Not every patient needs all of these specialists. Your team depends entirely on which organs are involved and how active the disease is.

What Triggers a Referral to Another Specialist

Certain symptoms or test results signal that a specific specialist needs to get involved quickly. Palpitations, near-fainting episodes, or abnormal heart rhythms on an EKG warrant urgent cardiology evaluation, sometimes within 30 days. Eye inflammation like uveitis or optic neuritis calls for a prompt ophthalmology referral. Neurological symptoms such as headaches with visual changes, difficulty with coordination, or cranial nerve problems may require emergency assessment.

Baseline screening also plays a role. Even if you feel fine, your care team will typically order an EKG and an eye exam early on to catch silent involvement. If you’re taking certain medications, eye exams every 6 to 12 months are recommended. Heart imaging with echocardiography may be repeated at 6 to 12 month intervals for patients whose initial cardiac evaluation was borderline.

Your Primary Care Doctor’s Role

Your GP or primary care physician plays a more important role in sarcoidosis than many patients realize. They are often the first to suspect the diagnosis based on symptoms and order the initial chest X-ray before referring you to a pulmonologist. Once the diagnosis is confirmed and treatment is underway, your primary care doctor serves as a safety net: watching for medication side effects, recognizing signs of disease flare-ups, and providing holistic support for the fatigue, mental health challenges, and physical limitations that often accompany chronic sarcoidosis.

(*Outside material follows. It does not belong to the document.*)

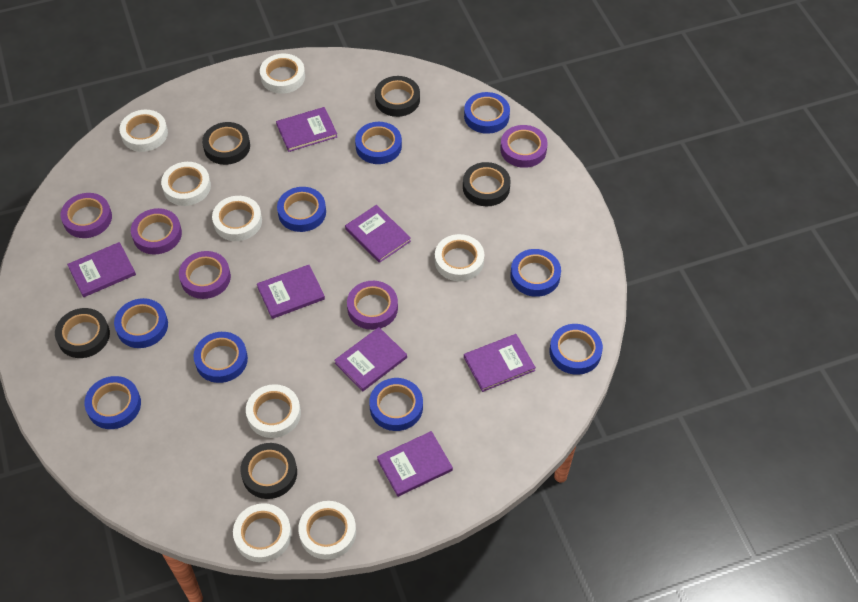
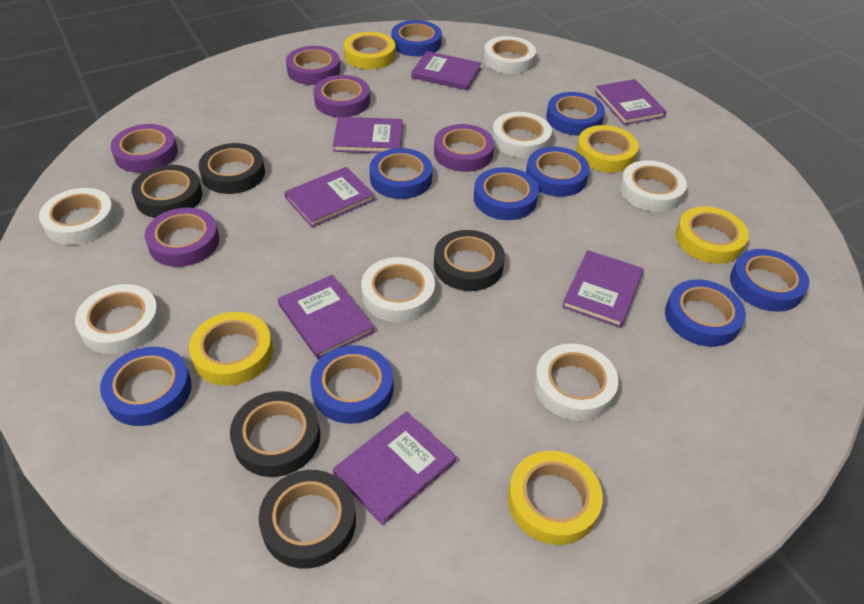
white tape: [119,110,168,152] [161,162,211,206] [212,196,262,241] [233,503,292,562] [246,384,301,438] [260,54,305,94] [298,501,356,560] [435,234,484,281] = 8 -> [39,188,116,245] [75,284,161,354] [361,257,435,322] [484,36,536,74] [492,112,552,158] [534,344,618,421] [620,160,687,212] = 7
yellow tape: none = 0 -> [189,312,273,386] [344,32,395,69] [508,451,603,545] [576,125,639,173] [675,206,749,264] = 5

For patients with a mild, self-limiting form of the disease (such as Löfgren’s syndrome, which often resolves on its own), care may eventually be handed back to the primary care physician entirely. For chronic or progressive disease, primary care and specialist teams work in parallel, with the GP staying alert to the highly variable ways the disease can change over time.

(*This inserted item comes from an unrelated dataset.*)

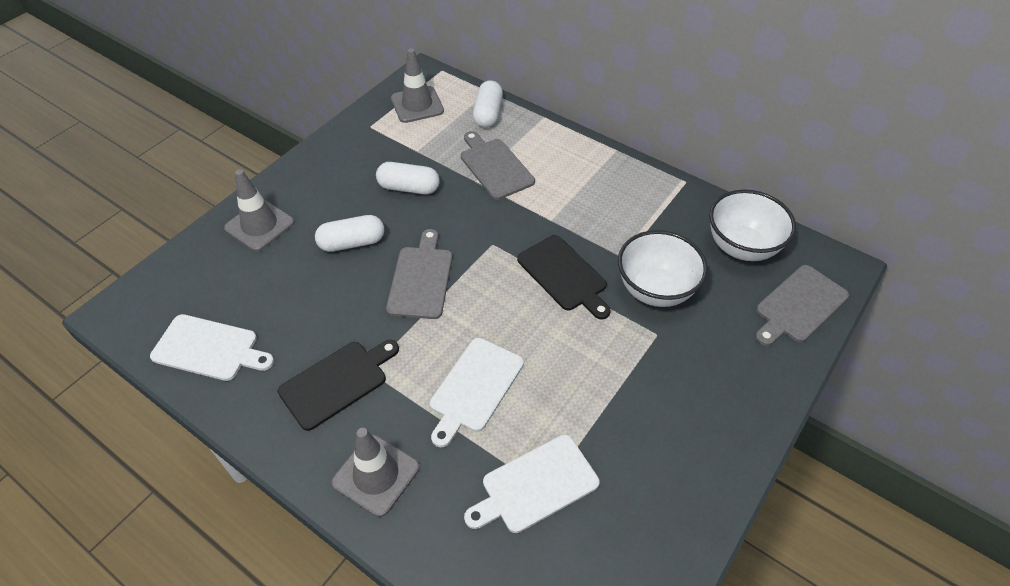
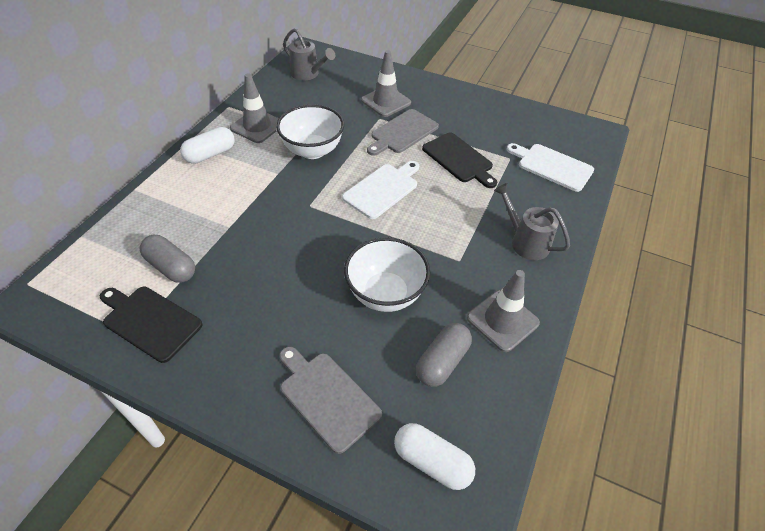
grey capsule: none = 0 -> [140,235,195,283] [416,323,472,387] = 2
grey cutting board: [386,229,452,319] [461,131,535,200] [755,265,849,346] = 3 -> [279,347,382,454] [367,109,439,156] = 2
grey watering can: none = 0 -> [283,28,335,81] [494,183,570,260] = 2
white capsule: [315,215,384,252] [376,162,440,194] [473,80,503,128] = 3 -> [180,127,235,164] [394,423,475,490] = 2
white cutting board: [150,314,274,381] [430,338,524,447] [464,434,600,533] = 3 -> [342,161,419,219] [507,143,594,192] = 2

How Treatment Decisions Are Made

The 2021 European Respiratory Society clinical practice guidelines, the most recent major set of treatment recommendations, outline 12 specific guidance points covering lung, skin, heart, and neurological disease as well as fatigue. The core principle: treatment decisions require a careful assessment of which organs are involved, how much risk there is for serious damage, and how the disease is affecting your quality of life.

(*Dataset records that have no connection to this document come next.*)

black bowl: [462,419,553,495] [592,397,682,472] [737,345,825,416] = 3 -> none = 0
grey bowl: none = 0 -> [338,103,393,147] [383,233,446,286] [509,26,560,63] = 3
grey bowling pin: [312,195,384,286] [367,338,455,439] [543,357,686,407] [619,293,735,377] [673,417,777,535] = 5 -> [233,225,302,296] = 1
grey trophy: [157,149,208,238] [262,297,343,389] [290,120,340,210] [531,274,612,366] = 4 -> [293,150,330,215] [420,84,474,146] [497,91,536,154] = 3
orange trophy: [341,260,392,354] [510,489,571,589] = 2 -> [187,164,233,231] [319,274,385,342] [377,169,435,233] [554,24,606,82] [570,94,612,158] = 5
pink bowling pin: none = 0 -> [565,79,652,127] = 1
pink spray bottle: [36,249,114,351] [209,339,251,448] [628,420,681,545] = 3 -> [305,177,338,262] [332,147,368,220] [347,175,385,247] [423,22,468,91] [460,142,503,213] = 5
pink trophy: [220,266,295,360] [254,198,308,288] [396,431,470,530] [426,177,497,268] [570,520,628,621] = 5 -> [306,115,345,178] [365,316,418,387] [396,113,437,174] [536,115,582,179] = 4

Steroids remain the first-choice treatment for symptomatic disease, but long-term use carries significant side effects. This is why steroid-sparing alternatives are an important part of the conversation, and why rheumatologists often collaborate on medication choices. The goal of treatment is to reduce the risk of organ damage and improve daily functioning, not necessarily to eliminate every granuloma.

Sarcoidosis Centers of Excellence

For patients with complex or multi-organ disease, specialized sarcoidosis centers can make a meaningful difference. The Foundation for Sarcoidosis Research partners with the World Association of Sarcoidosis and Other Granulomatous Disorders (WASOG) to designate Centers of Excellence. These centers must meet specific benchmarks: a comprehensive team of specialists, a dedicated care coordinator, at least 500 sarcoidosis patients in their practice, at least 100 new patients seen per year, an established patient registry, and active enrollment in clinical trials.

A care coordinator at these centers helps manage the complex scheduling that comes with seeing multiple specialists, ensures test results are shared across the team, and helps you navigate communication with your providers. The Foundation for Sarcoidosis Research also runs a Patient Navigator Program that can help connect you with these resources, particularly if you’re struggling to find the right specialists in your area.

Finding the Right Fit

If your sarcoidosis is limited to the lungs and mild, a pulmonologist working with your primary care doctor may be all you need. If the disease involves multiple organs or isn’t responding to initial treatment, pushing for a referral to a multidisciplinary sarcoidosis clinic or a WASOG-recognized Center of Excellence is worth the effort. The difference between scattered specialist visits and a coordinated team can be significant, especially for a disease this unpredictable.